-- DOCUMENT TEXT follows --

And here's another variant that preserves the flush_and_stale()
behavior. This one is compile tested only:
diff --git a/fs/iomap/buffered-io.c b/fs/iomap/buffered-io.c
index aa587b2142e2..37a27c344078 100644
--- a/fs/iomap/buffered-io.c
+++ b/fs/iomap/buffered-io.c
@@ -1365,40 +1365,12 @@ static inline int iomap_zero_iter_flush_and_stale(struct iomap_iter *i)
return filemap_write_and_wait_range(mapping, i->pos, end);
}
-static loff_t iomap_zero_iter(struct iomap_iter *iter, bool *did_zero,
- bool *range_dirty)
+static loff_t iomap_zero_iter(struct iomap_iter *iter, bool *did_zero)
{
- const struct iomap *srcmap = iomap_iter_srcmap(iter);
loff_t pos = iter->pos;
loff_t length = iomap_length(iter);
loff_t written = 0;
- /*
- * We must zero subranges of unwritten mappings that might be dirty in
- * pagecache from previous writes. We only know whether the entire range
- * was clean or not, however, and dirty folios may have been written
- * back or reclaimed at any point after mapping lookup.
- *
- * The easiest way to deal with this is to flush pagecache to trigger
- * any pending unwritten conversions and then grab the updated extents
- * from the fs. The flush may change the current mapping, so mark it
- * stale for the iterator to remap it for the next pass to handle
- * properly.
- *
- * Note that holes are treated the same as unwritten because zero range
- * is (ab)used for partial folio zeroing in some cases. Hole backed
- * post-eof ranges can be dirtied via mapped write and the flush
- * triggers writeback time post-eof zeroing.

-- DOCUMENT TEXT concluded --
-- RECORDS follows --

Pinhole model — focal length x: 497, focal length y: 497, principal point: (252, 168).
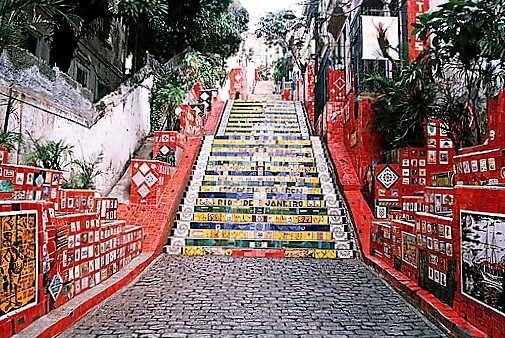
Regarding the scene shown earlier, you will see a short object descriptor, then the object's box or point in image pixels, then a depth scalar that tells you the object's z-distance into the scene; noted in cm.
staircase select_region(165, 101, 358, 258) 877
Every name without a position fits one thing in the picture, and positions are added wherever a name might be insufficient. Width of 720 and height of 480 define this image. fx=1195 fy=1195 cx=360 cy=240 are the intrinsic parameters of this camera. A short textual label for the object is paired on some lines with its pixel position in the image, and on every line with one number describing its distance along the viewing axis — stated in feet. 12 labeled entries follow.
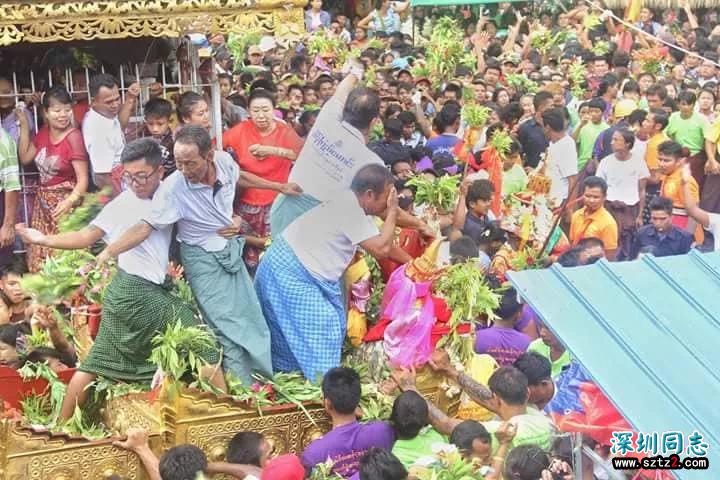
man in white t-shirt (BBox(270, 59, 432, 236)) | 19.48
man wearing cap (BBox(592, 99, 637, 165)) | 34.60
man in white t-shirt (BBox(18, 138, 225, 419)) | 18.65
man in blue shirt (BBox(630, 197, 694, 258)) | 29.17
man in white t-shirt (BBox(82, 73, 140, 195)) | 24.72
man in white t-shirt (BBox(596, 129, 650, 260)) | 32.71
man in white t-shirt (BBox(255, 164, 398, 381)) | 19.79
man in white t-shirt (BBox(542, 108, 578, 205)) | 33.76
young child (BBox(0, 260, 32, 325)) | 23.75
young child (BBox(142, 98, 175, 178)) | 23.82
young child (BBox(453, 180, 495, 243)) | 27.86
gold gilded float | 17.16
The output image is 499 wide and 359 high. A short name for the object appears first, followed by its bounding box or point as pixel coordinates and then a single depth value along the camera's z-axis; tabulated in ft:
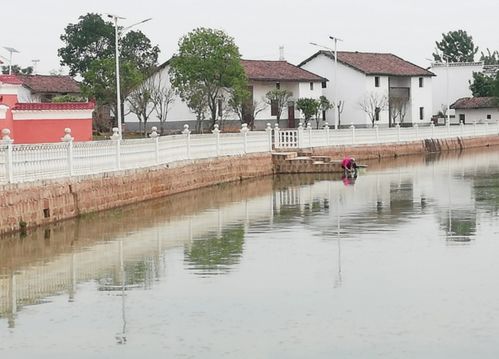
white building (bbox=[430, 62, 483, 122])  282.15
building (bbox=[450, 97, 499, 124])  259.19
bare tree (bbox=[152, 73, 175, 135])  191.01
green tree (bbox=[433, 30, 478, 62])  378.08
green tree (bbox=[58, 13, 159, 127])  250.16
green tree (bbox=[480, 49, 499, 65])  421.22
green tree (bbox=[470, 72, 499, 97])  270.65
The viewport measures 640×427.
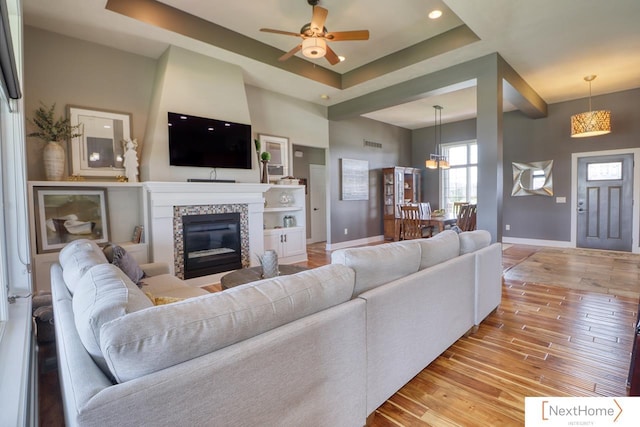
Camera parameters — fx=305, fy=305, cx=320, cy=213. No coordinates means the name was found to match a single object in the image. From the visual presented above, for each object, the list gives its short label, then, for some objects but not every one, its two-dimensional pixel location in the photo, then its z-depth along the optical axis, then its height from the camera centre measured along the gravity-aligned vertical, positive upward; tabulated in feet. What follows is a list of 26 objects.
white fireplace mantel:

-- RECORDS concluded --

» **WHAT TO DO**
**A.** Reproduce the patch text between "behavior. This one" and "- bool *range_dirty)", inclusive, substituting "range_is_dirty" for "range_dirty".
**B.** According to the patch text, how has this variant been tested?

» **SOLUTIONS PER TASK**
**A.**
behavior. This one is compile tested only:
diff --git a/fs/iomap/buffered-io.c b/fs/iomap/buffered-io.c
index aa587b2142e2..37a27c344078 100644
--- a/fs/iomap/buffered-io.c
+++ b/fs/iomap/buffered-io.c
@@ -1365,40 +1365,12 @@ static inline int iomap_zero_iter_flush_and_stale(struct iomap_iter *i)
return filemap_write_and_wait_range(mapping, i->pos, end);
}
-static loff_t iomap_zero_iter(struct iomap_iter *iter, bool *did_zero,
- bool *range_is_dirty)

**B.** It has only been compile tested.